* _REQUEST_
Could you repeat word for word only the lines from the one containing "Document page, 2001x1125 pixels." to the last line of the data below?

(Data extracted from a collection)
——

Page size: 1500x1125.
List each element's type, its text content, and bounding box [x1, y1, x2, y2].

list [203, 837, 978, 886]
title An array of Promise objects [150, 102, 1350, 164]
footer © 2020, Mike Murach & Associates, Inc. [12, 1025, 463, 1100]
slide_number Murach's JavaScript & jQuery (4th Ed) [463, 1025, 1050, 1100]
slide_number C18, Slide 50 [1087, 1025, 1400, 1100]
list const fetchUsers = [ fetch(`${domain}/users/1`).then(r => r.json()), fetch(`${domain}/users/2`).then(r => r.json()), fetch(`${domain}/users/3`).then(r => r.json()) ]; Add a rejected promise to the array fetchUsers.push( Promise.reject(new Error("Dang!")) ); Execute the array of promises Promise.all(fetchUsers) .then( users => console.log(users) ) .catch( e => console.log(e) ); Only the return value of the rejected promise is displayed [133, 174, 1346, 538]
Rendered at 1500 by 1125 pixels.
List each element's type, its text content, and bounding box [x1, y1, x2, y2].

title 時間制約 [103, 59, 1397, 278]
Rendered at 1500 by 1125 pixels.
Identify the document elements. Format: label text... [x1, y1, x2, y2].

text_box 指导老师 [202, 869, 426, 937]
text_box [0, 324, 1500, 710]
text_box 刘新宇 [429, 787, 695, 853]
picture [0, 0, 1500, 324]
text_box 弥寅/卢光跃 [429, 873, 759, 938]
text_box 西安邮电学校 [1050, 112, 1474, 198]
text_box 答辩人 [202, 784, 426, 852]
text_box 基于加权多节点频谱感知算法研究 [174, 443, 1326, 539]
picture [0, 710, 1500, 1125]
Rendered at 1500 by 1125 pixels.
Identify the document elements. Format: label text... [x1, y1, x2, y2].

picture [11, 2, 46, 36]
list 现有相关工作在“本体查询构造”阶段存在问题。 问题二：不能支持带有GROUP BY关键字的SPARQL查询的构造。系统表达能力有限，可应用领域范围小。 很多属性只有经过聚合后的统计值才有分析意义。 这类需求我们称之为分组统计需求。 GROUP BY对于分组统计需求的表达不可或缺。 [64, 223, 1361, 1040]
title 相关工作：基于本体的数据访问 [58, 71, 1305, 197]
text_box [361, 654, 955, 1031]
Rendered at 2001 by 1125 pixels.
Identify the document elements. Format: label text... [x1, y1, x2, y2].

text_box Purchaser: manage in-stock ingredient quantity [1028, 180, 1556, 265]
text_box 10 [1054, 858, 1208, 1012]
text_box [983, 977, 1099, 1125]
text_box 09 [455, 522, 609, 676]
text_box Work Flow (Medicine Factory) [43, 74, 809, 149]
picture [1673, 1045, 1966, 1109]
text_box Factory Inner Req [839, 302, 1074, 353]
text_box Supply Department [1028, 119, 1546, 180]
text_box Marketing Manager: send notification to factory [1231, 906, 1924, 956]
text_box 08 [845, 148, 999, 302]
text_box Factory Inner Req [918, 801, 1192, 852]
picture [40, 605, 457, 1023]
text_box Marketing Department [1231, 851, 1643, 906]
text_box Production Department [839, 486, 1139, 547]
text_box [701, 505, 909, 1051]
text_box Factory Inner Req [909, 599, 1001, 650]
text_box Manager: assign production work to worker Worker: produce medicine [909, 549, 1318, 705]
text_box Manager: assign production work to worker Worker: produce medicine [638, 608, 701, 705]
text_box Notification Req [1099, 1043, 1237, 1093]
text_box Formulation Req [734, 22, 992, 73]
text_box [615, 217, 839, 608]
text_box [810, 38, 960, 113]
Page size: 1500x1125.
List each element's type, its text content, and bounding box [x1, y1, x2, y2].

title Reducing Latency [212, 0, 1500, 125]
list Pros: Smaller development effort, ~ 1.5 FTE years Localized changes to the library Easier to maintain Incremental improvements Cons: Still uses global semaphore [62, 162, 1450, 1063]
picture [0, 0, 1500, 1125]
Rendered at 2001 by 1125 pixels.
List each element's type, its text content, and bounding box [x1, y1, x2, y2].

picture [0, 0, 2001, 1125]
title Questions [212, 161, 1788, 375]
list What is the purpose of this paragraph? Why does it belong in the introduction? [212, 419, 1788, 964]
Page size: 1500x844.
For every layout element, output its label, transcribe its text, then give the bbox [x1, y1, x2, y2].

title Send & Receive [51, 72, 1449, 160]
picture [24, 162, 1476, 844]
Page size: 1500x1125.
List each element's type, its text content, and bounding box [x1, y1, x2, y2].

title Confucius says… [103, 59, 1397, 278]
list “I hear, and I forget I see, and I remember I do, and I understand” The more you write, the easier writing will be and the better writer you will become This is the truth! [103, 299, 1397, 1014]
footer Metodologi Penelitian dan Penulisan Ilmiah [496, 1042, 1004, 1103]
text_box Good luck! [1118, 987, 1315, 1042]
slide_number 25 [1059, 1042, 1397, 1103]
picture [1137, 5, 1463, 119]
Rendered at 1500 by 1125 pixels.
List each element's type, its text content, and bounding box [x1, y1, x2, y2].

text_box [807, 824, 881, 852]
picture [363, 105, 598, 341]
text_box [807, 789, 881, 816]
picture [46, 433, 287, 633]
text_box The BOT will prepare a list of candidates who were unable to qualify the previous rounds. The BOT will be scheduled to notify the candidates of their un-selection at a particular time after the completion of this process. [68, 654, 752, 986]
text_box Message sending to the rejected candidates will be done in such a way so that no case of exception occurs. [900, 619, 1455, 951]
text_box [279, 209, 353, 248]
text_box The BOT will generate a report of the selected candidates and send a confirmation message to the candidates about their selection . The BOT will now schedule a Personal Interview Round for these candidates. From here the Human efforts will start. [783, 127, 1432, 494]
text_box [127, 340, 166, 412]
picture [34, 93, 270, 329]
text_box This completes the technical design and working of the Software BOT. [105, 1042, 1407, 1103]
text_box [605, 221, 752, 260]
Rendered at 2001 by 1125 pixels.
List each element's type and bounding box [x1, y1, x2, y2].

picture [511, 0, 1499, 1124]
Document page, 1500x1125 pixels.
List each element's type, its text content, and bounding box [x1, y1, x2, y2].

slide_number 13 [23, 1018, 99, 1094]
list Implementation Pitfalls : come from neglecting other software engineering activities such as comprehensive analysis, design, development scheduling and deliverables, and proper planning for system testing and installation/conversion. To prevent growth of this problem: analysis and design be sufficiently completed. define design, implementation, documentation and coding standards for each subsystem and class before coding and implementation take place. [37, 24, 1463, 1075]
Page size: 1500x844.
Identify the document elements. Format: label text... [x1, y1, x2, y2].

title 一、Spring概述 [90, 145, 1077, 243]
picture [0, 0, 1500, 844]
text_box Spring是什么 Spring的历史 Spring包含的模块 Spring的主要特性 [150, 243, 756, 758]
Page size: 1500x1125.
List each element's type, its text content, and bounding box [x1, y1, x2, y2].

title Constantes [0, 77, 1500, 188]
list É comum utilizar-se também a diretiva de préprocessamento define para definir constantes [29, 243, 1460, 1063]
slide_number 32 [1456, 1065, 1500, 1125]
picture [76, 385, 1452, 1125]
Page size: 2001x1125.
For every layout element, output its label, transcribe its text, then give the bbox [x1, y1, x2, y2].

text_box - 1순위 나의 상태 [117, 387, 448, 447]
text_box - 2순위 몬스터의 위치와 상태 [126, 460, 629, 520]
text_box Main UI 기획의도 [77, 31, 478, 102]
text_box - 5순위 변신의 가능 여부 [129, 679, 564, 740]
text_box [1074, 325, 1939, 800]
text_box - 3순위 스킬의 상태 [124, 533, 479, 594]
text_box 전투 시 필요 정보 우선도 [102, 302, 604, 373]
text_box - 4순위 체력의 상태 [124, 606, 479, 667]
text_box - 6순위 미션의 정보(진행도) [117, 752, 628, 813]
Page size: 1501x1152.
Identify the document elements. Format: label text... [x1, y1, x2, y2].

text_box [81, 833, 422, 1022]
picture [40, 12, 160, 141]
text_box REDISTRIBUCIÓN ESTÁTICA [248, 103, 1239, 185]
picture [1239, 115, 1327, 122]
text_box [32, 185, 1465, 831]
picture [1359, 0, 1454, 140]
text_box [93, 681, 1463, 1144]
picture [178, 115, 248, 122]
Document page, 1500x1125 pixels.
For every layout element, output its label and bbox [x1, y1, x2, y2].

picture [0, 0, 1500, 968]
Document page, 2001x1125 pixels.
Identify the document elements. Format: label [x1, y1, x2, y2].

——

* _ANSWER AREA_
Document page, 2001x1125 pixels.
Identify the document elements. Format: label [x1, y1, x2, y2].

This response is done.